**Exercise**
Comb the records below for the string "hand" and copy each line where it turns up.

**Data excerpts**
__________

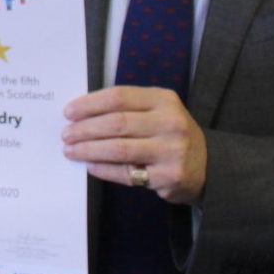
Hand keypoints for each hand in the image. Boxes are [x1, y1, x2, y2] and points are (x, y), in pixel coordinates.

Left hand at [62, 85, 207, 203]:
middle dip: (84, 129)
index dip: (89, 104)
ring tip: (71, 150)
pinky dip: (103, 169)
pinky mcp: (168, 177)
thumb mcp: (158, 111)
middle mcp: (170, 123)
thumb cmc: (170, 134)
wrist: (206, 166)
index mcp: (164, 100)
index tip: (68, 112)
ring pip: (119, 149)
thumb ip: (127, 108)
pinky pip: (127, 173)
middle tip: (66, 134)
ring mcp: (171, 151)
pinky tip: (90, 166)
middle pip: (116, 123)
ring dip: (88, 150)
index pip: (119, 97)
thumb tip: (81, 114)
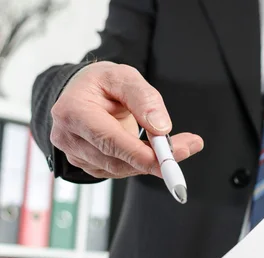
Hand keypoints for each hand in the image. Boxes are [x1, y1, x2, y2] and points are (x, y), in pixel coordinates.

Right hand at [50, 61, 203, 178]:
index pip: (110, 141)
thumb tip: (161, 128)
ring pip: (122, 169)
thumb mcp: (124, 76)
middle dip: (156, 159)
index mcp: (73, 112)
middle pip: (117, 160)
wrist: (83, 92)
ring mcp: (77, 155)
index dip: (141, 154)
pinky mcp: (89, 165)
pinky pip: (122, 170)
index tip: (170, 158)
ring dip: (154, 161)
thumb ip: (144, 99)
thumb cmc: (102, 82)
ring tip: (180, 144)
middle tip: (188, 147)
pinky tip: (158, 150)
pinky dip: (144, 162)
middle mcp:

__________

**Written response**
Hand keypoints for each hand in the image. Boxes are [x1, y1, x2, y2] and points are (x, y), in pixel coordinates.
Left hand at [62, 85, 207, 203]:
Hand keypoints for each hand in the image. Boxes are [x1, y1, x2, y2] and points are (x, y), in pixel coordinates.
Right hand at [50, 61, 203, 178]:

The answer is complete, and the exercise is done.